December 8, 2015
The IMF Outfoxes Putin: Policy Change Means Ukraine Can Receive More Loans
By Anders Åslund
Historically, the IMF has refused to lend to any country that has not serviced its debt to any sovereign. The IMF staff started contemplating a rule change in the spring of 2013 because nontraditional creditors, such as China, had started providing developing countries with large loans. One issue was that these loans were issued on conditions out of line with IMF practice. China wasn't a member of the Paris Club, where loan restructuring is usually discussed, so it was time to update the rules.
The IMF intended to adopt a new policy in the spring of 2016, but the dispute over Russia's $3 billion loan to Ukraine has accelerated an otherwise slow decision-making process.
Russia's loan to Ukraine on December 20, 2013, was clearly political in its nature, aiming at the political survival of President Viktor Yanukovych. Some observers have considered it odious and argued that it should not be paid back. In addition, its nature was unclear since it was a Eurobond that could be traded and thus private in its form and not an official loan. Eventually, the IMF staff judged it to be an official loan.

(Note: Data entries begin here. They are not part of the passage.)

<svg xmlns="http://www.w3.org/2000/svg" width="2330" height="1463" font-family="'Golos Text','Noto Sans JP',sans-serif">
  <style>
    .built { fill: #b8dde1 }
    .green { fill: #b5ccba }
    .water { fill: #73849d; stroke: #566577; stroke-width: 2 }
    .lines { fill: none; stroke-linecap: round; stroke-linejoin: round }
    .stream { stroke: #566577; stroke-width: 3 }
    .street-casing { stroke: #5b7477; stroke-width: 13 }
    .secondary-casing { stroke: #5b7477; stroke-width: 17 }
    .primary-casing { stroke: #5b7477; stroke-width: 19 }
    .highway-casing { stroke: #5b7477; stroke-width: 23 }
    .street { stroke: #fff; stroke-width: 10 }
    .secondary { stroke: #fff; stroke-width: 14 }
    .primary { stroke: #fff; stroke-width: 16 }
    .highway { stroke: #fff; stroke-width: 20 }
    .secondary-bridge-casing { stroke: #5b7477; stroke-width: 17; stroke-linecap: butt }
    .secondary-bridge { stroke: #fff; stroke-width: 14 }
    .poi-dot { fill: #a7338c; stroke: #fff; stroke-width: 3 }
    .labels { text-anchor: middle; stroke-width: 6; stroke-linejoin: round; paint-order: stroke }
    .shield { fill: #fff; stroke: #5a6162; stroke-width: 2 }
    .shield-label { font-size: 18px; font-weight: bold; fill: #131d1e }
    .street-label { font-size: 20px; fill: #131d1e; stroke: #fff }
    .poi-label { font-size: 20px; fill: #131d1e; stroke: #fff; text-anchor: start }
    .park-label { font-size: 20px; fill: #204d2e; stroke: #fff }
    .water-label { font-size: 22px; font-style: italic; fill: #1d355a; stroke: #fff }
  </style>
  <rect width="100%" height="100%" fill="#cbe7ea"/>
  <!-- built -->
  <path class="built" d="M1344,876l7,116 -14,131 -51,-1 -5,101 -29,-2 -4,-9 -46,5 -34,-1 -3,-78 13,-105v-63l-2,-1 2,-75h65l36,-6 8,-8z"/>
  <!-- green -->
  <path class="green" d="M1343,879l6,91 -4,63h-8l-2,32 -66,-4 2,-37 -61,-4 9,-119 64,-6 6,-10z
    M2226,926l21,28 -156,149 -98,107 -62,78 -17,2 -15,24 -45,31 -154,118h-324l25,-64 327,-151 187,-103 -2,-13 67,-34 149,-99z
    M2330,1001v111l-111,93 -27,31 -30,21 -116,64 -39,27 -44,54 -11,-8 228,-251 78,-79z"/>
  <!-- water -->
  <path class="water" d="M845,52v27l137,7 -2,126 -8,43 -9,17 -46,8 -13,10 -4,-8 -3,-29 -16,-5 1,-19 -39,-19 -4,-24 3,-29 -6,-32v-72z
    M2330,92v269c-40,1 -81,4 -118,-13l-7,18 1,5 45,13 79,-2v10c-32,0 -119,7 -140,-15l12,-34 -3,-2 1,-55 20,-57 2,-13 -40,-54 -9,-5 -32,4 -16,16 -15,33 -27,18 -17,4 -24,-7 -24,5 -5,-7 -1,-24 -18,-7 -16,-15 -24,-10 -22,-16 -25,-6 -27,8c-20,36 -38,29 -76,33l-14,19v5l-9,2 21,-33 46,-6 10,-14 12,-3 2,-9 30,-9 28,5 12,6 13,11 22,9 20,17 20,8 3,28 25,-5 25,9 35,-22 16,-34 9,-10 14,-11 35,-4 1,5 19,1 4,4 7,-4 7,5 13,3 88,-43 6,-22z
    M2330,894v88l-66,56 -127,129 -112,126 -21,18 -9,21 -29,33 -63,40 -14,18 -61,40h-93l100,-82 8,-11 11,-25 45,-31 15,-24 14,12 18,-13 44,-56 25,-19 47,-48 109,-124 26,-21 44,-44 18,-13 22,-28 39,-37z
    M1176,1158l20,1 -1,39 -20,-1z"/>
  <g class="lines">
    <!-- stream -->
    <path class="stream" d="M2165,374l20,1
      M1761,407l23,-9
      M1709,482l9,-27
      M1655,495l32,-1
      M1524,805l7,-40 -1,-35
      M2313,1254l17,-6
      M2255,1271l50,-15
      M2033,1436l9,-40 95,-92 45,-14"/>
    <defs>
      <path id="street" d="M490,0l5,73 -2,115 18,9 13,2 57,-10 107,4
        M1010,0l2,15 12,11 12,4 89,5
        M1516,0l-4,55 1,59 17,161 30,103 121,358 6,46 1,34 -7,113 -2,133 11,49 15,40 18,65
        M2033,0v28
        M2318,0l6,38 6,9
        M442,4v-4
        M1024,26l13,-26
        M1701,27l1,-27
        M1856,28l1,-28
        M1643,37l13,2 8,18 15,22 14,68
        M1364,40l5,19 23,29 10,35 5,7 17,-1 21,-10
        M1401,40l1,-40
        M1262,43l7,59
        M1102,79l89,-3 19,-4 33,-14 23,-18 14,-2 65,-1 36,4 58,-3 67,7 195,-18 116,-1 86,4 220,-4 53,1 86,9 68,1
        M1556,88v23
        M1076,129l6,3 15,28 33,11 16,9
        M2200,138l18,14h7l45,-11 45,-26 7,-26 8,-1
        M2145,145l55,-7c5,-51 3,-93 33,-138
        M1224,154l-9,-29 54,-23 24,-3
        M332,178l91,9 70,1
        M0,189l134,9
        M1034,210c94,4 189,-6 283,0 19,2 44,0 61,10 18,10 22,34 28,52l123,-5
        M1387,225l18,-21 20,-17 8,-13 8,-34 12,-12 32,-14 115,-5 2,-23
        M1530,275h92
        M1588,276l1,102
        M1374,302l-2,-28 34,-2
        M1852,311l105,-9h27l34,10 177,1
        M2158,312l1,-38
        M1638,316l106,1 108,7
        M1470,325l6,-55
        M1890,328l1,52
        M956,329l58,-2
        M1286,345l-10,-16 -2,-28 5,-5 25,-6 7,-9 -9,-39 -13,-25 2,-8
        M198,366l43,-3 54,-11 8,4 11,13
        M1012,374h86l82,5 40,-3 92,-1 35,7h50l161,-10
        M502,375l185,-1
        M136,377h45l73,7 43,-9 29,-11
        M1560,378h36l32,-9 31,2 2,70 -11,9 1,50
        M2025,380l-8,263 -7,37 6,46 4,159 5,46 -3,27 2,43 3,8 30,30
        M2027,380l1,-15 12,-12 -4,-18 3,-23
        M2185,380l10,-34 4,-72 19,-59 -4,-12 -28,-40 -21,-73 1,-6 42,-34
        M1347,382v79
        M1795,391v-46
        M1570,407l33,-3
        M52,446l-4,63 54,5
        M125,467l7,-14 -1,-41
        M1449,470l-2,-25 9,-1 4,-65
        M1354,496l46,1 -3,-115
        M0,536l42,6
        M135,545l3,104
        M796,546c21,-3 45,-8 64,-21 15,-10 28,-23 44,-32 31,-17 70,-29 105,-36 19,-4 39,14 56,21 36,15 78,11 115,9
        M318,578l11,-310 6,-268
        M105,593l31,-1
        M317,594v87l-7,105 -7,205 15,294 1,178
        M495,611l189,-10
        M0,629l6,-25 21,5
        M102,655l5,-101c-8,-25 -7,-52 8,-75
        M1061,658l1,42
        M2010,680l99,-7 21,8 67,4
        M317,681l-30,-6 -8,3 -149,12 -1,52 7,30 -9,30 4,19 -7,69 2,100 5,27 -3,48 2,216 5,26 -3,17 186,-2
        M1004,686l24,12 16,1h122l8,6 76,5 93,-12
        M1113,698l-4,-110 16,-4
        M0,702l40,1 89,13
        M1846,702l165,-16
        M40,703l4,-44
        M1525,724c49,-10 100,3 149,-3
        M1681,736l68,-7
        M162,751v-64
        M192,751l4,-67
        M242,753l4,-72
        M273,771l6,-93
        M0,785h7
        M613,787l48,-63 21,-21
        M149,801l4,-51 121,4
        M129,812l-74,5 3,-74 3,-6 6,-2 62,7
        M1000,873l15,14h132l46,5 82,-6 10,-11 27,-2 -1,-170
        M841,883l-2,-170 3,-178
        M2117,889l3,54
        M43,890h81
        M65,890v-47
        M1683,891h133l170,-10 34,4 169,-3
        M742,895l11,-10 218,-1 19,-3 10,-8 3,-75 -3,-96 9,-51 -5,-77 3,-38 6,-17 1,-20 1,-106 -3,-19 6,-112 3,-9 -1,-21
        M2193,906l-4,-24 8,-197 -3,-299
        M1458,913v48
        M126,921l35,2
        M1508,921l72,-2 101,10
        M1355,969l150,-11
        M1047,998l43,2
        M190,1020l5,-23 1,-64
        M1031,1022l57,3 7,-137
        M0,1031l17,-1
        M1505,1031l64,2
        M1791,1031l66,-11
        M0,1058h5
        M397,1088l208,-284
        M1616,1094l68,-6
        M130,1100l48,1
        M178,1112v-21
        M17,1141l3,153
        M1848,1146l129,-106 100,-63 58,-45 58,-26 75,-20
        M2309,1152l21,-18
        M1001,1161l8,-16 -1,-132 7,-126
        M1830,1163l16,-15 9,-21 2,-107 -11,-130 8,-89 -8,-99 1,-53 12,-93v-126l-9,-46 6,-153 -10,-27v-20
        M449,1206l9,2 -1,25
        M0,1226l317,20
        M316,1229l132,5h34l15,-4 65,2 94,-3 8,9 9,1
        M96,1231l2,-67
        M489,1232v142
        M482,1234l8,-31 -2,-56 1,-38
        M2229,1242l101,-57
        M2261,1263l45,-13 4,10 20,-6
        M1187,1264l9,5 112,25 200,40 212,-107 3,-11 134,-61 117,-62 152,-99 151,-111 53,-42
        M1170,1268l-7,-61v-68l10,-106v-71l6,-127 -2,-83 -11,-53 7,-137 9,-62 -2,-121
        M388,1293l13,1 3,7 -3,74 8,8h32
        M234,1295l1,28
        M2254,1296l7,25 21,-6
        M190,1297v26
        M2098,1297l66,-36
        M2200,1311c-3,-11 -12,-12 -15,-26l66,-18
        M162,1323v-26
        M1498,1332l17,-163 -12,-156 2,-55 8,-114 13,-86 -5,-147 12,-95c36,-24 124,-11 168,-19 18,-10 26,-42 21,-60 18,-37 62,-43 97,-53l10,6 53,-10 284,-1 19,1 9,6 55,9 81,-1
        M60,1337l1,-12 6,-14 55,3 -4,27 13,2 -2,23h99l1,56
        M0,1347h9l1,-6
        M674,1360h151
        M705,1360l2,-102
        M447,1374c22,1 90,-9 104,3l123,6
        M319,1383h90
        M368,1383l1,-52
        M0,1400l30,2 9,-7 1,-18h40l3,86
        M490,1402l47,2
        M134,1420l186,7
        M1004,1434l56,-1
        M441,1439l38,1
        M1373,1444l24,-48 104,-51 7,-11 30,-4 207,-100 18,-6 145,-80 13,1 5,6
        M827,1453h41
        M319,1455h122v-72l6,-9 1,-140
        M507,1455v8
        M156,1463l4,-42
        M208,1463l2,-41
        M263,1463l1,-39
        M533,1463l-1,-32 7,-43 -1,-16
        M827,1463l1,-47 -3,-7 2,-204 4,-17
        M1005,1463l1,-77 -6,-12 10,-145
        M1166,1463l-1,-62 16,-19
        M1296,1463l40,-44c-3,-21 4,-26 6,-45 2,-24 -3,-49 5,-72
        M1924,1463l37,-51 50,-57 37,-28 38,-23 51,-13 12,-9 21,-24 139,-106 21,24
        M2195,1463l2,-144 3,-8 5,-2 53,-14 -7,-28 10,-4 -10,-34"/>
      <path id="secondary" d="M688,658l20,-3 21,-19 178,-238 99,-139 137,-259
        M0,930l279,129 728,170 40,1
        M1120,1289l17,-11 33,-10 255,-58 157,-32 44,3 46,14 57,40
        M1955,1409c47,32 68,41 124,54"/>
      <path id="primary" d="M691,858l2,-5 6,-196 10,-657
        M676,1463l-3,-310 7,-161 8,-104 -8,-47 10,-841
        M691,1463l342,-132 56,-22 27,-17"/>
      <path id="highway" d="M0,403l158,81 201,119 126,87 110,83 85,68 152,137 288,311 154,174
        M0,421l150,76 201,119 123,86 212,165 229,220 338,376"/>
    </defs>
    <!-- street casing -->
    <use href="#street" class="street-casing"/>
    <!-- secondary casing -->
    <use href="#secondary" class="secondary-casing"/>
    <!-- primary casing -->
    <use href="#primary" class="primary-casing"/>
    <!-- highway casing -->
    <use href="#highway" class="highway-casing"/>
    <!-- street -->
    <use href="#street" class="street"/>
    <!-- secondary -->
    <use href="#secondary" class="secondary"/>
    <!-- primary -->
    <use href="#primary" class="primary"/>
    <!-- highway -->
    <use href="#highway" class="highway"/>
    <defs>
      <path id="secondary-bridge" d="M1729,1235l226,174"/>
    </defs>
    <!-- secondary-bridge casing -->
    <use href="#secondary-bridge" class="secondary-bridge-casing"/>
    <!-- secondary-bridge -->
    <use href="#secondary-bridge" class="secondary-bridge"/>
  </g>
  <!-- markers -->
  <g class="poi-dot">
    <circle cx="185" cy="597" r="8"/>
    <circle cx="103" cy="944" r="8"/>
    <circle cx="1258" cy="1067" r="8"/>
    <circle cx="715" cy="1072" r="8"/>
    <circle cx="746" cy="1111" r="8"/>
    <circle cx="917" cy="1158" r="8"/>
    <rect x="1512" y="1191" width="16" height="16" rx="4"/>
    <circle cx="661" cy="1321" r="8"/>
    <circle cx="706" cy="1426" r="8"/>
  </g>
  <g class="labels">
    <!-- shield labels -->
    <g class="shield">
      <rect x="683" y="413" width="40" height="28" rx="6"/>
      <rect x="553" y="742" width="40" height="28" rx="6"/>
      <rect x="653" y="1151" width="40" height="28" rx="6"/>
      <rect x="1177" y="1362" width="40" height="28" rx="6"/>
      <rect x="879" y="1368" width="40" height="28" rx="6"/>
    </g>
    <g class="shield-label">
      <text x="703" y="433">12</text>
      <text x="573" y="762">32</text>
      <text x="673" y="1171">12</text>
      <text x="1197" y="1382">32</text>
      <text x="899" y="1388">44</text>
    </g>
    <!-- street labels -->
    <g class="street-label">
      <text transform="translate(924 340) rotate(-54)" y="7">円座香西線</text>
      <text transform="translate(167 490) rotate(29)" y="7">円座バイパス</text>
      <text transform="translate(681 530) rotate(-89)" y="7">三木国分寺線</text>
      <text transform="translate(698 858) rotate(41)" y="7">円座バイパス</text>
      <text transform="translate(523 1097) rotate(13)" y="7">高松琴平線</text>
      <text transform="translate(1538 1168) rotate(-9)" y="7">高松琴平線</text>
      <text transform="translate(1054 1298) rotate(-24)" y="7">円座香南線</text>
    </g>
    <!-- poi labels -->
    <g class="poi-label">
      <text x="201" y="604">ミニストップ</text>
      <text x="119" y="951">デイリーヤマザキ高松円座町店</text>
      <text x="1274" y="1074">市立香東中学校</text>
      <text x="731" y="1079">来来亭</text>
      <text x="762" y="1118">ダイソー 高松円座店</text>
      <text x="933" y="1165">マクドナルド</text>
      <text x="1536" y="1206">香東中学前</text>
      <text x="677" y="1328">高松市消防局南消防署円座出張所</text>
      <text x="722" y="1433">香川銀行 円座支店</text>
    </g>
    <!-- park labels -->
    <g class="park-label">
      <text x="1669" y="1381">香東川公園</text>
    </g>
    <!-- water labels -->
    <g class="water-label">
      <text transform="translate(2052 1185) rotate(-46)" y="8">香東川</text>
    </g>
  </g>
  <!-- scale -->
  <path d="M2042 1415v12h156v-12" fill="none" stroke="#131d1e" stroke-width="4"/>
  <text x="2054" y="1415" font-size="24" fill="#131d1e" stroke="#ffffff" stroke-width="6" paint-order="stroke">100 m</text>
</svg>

This fall, Ukraine's private bondholders agreed to restructure the country's Eurobonds, reducing their face value 20 percent and postponing $15 billion in debt service. Ukraine invited Russia to participate in the debt talks, but the Kremlin declined. Instead, last month Russian President Vladimir Putin suggested that Russia should be paid back $1 billion a year in 2016-18. Putin's proposal would violate Ukraine's agreement with the private bondholders not to offer better conditions to any other creditor. Plus, Russia never made a formal proposal.
The IMF policy of not lending into arrears is not written into the IMF statues that is, its Articles of Agreement. It is simply a policy that the IMF Executive Board can alter with a simple majority. The West has such a majority on the board that the only question is how large that majority will be. After the vote, the IMF can continue to give Ukraine loans regardless of what Ukraine does about its credit from Russia, which falls due on December 20.
Ukraine will not and should not pay the $3 billion back to Russia on December 20. This is sound and good policy. With international currency reserves of only $13.1 billion, it would be irresponsible for Ukraine to pay, as payment could trigger a currency crisis. When the European Union compelled Ukraine to pay $3.1 billion of disputed arrears to Gazprom at the end of last year, it triggered a currency crisis. At some point in the future, Russia may raise the debt issue in some international arbitration court. Russia and Ukraine have many issues to resolve in court, including Russian war reparations to Ukraine.
The IMF's policy change does not mean that Ukraine will get more IMF funding now. The IMF mission to Ukraine in both September and November came back to Washington without result. The Ukrainian parliament must adopt a responsible tax policy and budget for 2016. It has not done so, and leading representatives from President Petro Poroshenko's Bloc are insisting on massive tax cuts but no more expenditure cuts that would cause a vast budget deficit that the IMF assesses at 9-10 percent of GDP that could not possibly be financed. Vice President Joe Biden has just spoken in Kyiv "about the vital importance of Ukraine following through on its IMF commitments," and that's good advice.
Anders Åslund is a senior fellow at the Atlantic Council and the author of "Ukraine: What Went Wrong and How to Fix It."